Kukauskas, Sean - Spaulding - 2015.07.15 - FamilyAfter high school I joined the U.S. Navy as a mechanical calibration technician for nuclear powered submarines. After getting out of the service, I eventually found myself looking for a solid career. I always had an interest in medicine, so a friend of mine who was an EMT helped me get into EMT school. I have been involved in EMS since then, eventually earning my certification as a Paramedic. I just celebrated my 23rd year in EMS.

I spent the majority of my career working for private fire-based and hospital-based EMS services as a field provider and educator. I have spent the past four years as the Director of Ambulance Services for the Spaulding Rehabilitation Hospital. Spaulding Hospital Ambulance Service is one of the largest hospital based services in Massachusetts. We have 17 vehicles that provide over 16,000 ALS, BLS, and chair car transports annually. Our primary focus is the non-emergent interfacility transportation of patients between the four hospital within the Spaulding Network and our affiliated acute care hospitals.

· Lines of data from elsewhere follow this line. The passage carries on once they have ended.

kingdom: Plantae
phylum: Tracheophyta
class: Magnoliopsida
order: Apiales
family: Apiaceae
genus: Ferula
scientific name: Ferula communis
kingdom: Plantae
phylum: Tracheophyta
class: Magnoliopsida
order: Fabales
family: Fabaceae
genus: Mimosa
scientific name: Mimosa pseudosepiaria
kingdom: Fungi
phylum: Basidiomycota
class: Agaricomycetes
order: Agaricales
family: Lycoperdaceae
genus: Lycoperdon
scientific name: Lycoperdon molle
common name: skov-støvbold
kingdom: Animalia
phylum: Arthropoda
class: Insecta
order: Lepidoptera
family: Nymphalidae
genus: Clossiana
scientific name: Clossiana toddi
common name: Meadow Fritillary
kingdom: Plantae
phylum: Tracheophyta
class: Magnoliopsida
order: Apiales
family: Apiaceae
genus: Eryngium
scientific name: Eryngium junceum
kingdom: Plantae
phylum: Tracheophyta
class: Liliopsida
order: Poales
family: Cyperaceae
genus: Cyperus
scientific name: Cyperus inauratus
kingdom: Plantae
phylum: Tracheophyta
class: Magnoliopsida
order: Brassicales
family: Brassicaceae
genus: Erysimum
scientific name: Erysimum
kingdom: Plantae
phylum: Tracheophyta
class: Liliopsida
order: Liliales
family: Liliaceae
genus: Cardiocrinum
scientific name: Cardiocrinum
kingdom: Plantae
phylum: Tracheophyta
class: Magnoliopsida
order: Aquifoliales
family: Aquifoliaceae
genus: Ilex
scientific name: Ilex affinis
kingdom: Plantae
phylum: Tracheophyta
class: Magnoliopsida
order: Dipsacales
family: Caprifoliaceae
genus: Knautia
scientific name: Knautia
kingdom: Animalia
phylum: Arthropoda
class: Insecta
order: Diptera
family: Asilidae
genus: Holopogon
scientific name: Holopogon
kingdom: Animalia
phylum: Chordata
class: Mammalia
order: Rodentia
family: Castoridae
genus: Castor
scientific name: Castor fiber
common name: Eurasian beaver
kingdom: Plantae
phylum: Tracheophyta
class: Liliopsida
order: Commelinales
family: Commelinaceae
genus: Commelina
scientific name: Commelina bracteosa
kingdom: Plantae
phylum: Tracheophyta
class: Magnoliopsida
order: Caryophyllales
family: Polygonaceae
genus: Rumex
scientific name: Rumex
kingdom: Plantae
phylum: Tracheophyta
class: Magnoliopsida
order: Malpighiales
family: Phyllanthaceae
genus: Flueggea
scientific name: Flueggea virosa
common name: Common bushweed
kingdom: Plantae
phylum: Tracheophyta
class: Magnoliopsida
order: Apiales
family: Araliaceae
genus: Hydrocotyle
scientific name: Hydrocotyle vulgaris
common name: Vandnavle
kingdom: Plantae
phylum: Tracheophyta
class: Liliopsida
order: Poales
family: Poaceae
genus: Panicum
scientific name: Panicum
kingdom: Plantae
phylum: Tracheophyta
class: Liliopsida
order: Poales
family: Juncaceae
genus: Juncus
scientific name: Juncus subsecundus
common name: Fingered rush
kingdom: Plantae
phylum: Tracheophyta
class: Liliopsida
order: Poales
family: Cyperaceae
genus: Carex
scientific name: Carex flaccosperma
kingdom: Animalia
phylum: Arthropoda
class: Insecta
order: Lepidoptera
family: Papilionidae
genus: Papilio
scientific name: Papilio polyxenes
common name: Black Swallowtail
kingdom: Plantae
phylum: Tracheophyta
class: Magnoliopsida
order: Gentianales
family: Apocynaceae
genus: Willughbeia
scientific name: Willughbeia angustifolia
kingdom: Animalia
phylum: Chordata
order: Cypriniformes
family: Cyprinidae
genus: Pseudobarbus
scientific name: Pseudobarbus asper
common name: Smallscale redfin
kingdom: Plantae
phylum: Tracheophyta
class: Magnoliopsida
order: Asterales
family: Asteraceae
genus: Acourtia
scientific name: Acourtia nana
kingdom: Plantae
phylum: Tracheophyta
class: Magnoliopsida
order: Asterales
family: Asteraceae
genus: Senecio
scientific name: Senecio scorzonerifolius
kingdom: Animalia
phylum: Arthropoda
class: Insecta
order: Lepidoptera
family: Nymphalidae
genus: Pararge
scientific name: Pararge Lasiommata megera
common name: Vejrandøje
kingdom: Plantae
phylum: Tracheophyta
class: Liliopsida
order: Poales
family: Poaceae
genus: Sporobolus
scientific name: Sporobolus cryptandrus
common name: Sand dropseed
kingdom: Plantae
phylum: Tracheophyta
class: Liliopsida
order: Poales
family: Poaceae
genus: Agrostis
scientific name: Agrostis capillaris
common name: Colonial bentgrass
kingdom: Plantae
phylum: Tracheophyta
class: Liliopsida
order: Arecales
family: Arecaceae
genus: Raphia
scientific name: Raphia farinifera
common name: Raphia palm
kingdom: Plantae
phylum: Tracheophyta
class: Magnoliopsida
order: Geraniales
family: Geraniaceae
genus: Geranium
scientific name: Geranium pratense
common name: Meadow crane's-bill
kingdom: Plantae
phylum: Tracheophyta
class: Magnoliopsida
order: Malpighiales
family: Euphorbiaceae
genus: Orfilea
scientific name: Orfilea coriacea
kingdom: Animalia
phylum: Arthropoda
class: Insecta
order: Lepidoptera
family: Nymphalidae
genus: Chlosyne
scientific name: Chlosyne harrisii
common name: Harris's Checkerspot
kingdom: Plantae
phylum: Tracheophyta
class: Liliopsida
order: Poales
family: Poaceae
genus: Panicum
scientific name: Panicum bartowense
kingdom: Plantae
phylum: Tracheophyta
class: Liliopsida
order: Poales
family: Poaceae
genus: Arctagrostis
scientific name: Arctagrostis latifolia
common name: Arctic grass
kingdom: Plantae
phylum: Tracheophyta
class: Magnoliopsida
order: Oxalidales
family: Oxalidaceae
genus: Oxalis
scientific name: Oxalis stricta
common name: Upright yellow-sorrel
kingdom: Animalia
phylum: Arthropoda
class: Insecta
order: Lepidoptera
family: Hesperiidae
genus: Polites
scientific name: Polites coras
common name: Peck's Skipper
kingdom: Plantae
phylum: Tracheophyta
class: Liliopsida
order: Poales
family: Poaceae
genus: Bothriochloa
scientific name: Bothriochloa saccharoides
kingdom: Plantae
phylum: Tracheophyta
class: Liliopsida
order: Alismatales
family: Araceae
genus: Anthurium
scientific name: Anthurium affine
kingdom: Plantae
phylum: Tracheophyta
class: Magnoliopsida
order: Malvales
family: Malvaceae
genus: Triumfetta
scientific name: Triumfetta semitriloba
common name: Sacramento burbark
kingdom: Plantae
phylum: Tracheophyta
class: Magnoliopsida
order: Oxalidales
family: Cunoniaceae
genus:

What do you enjoy most about your job?

As cliché as it sounds, I enjoy making a difference. Whether it is to my patients or for my staff. I like the ever changing envrionment of EMS. Each call, each day, is something new.

What is your biggest professional challenge?

Trying to find that right balance of service and performance while maximizing revenue. At the same time employee engagement and retention are just as importand and challenging.

What is your typical day like?

My typical day starts early to face commuter traffic coming into Boston. Once in my office, I will review the stats from the previous day, respond to emails as needed, and work on the tasks for the day—whatever they may be at that time. I may jump on a truck for the day or for a call. Meetings and then more meetings. At some point during the day I try and get a training run in. Usually I try to finish up some light work at home later in the evening.

How has participation in AAA membership and advocacy helped your organization?

I have found the networking to be invaluable. Chances are someone in in the AAA has encountered a similar situation or issue before. Having a network of colleagues from across the country gives you an avenue to discuss what has worked and what hasn’t.

The AAA helps me grow and improve my department with fresh ideas. The education offerings, the networking opportunities, and reimbursement advocacy all help strengthen our profession. I have been a member of the Education and Membership Committee for the AAA for about two years. I really enjoy working with the other committee members to find and develop new and creative ways to improve the AAA Annual Conference and Tradeshow as well as exploring new opportunities for our members.

Spotlight: Scott Moore

Scott Moore
Somerville, Massachusetts, USA
Scott’s LinkedIn Profile
Director of Human Resources at Cataldo Ambulance Service
Co-Chair, Education & Membership Committee at AAA

Tell us a little about yourself.
I grew up twenty minutes north of Boston, MA. I have a wife, Marianne, and two daughters, Emily (9), and Elise (7). I have been in EMS for 25 years and have worked as a Call Fire-Fighter in my town for the last 10. I have a bachelor’s degree in psychology and a Juris Doctor from Suffolk University Law School.